Formal verification technology has been widely applied in the fields of mathematics and computer science. The formalization of fundamental mathematical theories is particularly essential. Axiomatic set theory is a foundational system of mathematics and has important applications in computer science. Most of the basic concepts and theories in computer science are described and demonstrated in terms of set theory. In this paper, we present a formal system of axiomatic set theory based on the Coq proof assistant. The axiomatic system used in the formal system refers to Morse-Kelley set theory which is a relatively complete and concise axiomatic set theory. In this formal system, we complete the formalization of the basic definitions of sets, functions, ordinal numbers, and cardinal numbers and prove the most commonly used theorems in Coq.

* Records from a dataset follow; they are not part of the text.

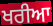
ਖਰੀਆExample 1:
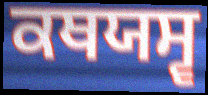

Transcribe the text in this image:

ਕਥਯਸ੍ਵ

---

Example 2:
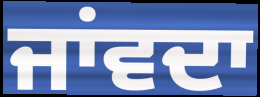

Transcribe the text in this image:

ਜਾਂਵਦਾ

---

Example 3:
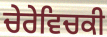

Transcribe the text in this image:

ਚੇਰੇਵਿਚਕੀ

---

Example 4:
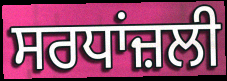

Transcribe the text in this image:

ਸਰਧਾਂਜ਼ਲੀ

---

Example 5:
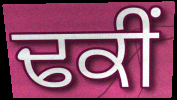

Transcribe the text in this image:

ਢਕੀਂ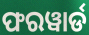
ଫରୱାର୍ଡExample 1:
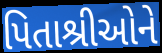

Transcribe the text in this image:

પિતાશ્રીઓને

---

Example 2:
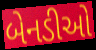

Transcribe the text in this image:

બેનડીઓ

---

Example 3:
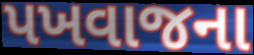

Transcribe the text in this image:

પખવાજના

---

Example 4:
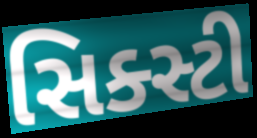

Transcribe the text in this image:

સિક્સ્ટી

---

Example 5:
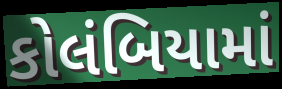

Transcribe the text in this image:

કોલંબિયામાં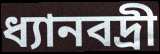
ধ্যানবদ্রী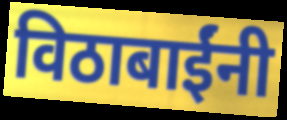
विठाबाईंनी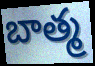
బాత్మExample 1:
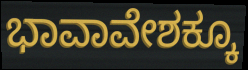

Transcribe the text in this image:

ಭಾವಾವೇಶಕ್ಕೂ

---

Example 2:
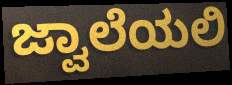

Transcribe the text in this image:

ಜ್ವಾಲೆಯಲಿ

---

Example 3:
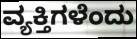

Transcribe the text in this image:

ವ್ಯಕ್ತಿಗಳೆಂದು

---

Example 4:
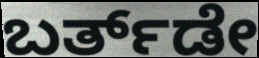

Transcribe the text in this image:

ಬರ್ತ್‌ಡೇ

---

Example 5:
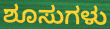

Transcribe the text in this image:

ಶೂಸುಗಳು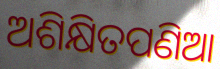
ଅଶିକ୍ଷିତପଣିଆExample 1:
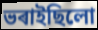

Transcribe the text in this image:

ভৰাইছিলো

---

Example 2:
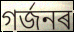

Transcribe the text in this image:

গৰ্জনৰ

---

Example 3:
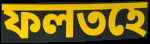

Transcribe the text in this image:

ফলতহে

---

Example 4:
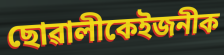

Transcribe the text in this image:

ছোৱালীকেইজনীক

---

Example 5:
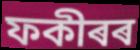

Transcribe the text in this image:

ফকীৰৰ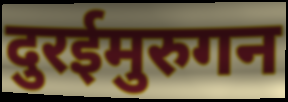
दुरईमुरुगनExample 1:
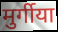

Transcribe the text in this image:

मुर्गीया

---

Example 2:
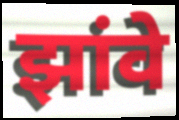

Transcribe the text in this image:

झांवे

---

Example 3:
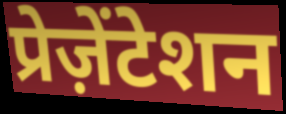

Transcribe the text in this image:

प्रेज़ेंटेशन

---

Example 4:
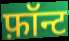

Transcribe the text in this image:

फ़ॉन्ट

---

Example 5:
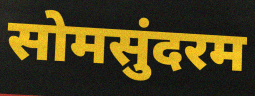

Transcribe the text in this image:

सोमसुंदरमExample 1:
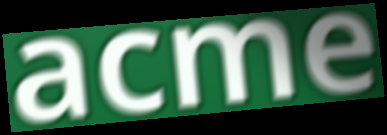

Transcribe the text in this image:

acme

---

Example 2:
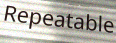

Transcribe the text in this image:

Repeatable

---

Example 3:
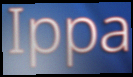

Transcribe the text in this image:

Ippa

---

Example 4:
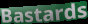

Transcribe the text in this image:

Bastards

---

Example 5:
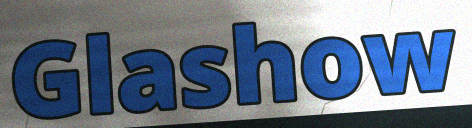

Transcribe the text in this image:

Glashow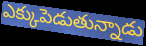
ఎక్కుపెడుతున్నాడు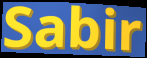
Sabir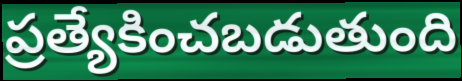
ప్రత్యేకించబడుతుందిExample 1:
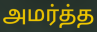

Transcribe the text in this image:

Moreover, the non-negative integers are defined, and Peano’s postulates are proved as theorems. According to the axiom of choice, we also present formal proofs of the Hausdorff maximal principle and Schroeder-Bernstein theorem. The whole formalization of the system includes eight axioms, one axiom schema, 62 definitions, and 148 corollaries or theorems. The “axiomatic set theory” formal system is free from the more apparent paradoxes, and a complete axiomatic system is constructed through it. It is designed to give a foundation for mathematics quickly and naturally. On the basis of the system, we can prove many famous mathematical theorems and quickly formalize the theories of topology, modern algebra, data structure, database, artificial intelligence, and so on. It will become an essential theoretical basis for mathematics, computer science, philosophy, and other disciplines.